Der Zeitpunkt erwies sich jedoch als günstig, auch wenn es ungewöhnlich erscheint, dass knapp anderthalb Monate vor der vorgezogenen Bundestagswahl ein Vertreter der bisherigen Regierungskoalition und einer der eventuell künftigen Mehrheitsfraktion auf Augenhöhe diskutieren – und nicht in einer konfrontativen Debatte.

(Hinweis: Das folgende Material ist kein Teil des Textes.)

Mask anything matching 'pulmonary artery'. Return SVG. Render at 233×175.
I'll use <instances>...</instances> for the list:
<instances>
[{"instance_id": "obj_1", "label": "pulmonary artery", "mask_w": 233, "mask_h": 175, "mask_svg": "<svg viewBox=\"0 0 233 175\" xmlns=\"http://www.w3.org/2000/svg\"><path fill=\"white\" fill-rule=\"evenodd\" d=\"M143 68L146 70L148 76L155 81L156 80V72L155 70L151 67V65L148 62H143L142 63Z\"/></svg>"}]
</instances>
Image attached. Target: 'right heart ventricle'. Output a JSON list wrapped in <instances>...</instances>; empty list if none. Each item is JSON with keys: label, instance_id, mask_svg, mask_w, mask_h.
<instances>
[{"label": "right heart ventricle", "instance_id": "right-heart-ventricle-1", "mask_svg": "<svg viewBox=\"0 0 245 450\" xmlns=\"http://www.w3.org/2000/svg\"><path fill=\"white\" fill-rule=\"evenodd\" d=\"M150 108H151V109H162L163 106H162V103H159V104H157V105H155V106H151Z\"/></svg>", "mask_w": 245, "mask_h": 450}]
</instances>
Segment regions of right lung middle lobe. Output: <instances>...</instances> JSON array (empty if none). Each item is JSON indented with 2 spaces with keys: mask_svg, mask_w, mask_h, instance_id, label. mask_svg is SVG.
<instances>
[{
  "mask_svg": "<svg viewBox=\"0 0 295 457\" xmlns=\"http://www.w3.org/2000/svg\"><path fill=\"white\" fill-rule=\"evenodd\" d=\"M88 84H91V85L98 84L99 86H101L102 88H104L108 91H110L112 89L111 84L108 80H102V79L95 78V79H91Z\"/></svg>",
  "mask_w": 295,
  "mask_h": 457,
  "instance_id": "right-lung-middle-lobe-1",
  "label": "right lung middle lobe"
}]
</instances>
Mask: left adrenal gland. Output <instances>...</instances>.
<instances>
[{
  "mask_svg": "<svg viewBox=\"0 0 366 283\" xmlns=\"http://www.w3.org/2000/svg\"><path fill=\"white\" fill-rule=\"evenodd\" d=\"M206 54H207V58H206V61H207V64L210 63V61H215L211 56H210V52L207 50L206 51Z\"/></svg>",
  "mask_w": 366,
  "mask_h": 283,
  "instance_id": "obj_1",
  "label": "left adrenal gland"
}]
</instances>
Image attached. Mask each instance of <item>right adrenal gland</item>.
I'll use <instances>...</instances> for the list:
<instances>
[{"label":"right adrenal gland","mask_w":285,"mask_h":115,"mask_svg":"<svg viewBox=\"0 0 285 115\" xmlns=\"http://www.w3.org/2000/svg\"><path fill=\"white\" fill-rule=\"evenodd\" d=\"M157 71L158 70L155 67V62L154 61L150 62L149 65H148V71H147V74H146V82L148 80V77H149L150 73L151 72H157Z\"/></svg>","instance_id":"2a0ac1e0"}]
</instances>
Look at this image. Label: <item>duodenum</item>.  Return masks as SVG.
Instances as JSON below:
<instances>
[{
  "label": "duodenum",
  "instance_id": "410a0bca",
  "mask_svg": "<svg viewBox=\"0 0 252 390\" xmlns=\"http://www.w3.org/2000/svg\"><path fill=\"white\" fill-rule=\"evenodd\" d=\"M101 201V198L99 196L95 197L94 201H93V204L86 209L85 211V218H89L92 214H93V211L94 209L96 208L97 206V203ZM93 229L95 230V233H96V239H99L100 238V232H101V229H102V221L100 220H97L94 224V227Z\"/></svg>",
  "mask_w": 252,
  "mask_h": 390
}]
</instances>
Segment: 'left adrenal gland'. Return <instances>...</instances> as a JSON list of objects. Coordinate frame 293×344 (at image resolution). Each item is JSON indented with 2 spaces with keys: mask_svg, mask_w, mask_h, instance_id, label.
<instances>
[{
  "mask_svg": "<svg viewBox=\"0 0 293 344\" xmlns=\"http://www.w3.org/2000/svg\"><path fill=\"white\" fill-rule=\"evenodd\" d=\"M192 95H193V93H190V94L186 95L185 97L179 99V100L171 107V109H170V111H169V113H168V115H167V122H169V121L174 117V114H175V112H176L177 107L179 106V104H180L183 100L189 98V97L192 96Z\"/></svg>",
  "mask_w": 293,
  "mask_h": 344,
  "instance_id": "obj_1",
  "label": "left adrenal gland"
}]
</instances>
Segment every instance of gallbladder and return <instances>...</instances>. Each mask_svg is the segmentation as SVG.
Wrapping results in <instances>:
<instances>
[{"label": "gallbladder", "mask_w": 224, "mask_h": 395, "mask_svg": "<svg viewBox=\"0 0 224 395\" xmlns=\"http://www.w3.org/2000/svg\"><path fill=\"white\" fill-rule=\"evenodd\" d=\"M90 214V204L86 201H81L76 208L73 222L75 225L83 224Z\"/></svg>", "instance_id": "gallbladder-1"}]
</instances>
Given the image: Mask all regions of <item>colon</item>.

Ein Dialog auf Augenhöhe zwischen CDU und FDP
Es war tatsächlich ein Dialog auf Augenhöhe, bei dem die Hintergründe der vergangenen Ampeljahre und die zukünftigen Herausforderungen Deutschlands im Fokus standen. Beide Politiker gelten in ihren Fraktionen als profilierte Haushaltspolitiker. Otto Fricke, seit 2002 im Bundestag, blickt auf mehr als drei Jahre in der Ampelkoalition zurück, die ihm nach eigener Aussage zunehmend Unbehagen bereitete. Mathias Middelberg, seit 2009 für Osnabrück in Berlin, hingegen nutzte die Gelegenheit, um mehrfach kritisch auf Entscheidungen der Ampel hinzuweisen und Fricke dabei humorvoll „Salz in die Wunden“ zu streuen.
Kernkraft-Aus hätte spätestens mit dem Ukraine-Krieg gestoppt werden müssen
Für Unterhaltung war gesorgt, insbesondere bei Themen, die Fricke zufolge oft für „Tischkantenbisse“ sorgten: der Kernkraft-Ausstieg, die Schuldenbremse, die Tendenz des Bundes, in Bildungsfragen in die Länder hineinzuagieren, und andere Entscheidungen, die von beiden Politikern mehr oder weniger direkt als von „Inkompetenz und Ideologie geprägt“ kritisiert wurden.
Im Gespräch wurde zahlreiche Gemeinsamkeiten deutlich, etwa beim gegenseitigen Respekt und der Einschätzung, dass Deutschland nach der Wahl harte Reformen und Kraftanstrengungen benötigt. Der Ausstieg aus der Kernkraft hätte angesichts der Energiekrise durch den Ukraine-Krieg gestoppt werden müssen, so die beiden Politiker. Fricke erklärte, er habe sich der Mehrheit in der Ampel fügen müssen, während Middelberg eingestehen musste, dass eine mögliche Bundestagsmehrheit gegen den Kernkraft-Ausstieg an der starren Haltung seiner Fraktion gegen Mehrheiten mit der AfD scheiterte.
Viel Respekt für die Agenda-Reformen von Gerhard Schröder
Einigkeit herrschte auch darüber, dass die Agendareformen unter Gerhard Schröder (SPD) mit der Rentenreform und den Hartz-Gesetzen die Basis für den späteren Erfolg der Merkel-Regierung legten. Dem damaligen Prinzip „Mehr Eigenverantwortung, weniger Staat“ stehe heute ein wachsender Verwaltungsapparat entgegen, begünstigt durch zahlreiche kurzfristige Verbeamtungen der gescheiterten Ampel.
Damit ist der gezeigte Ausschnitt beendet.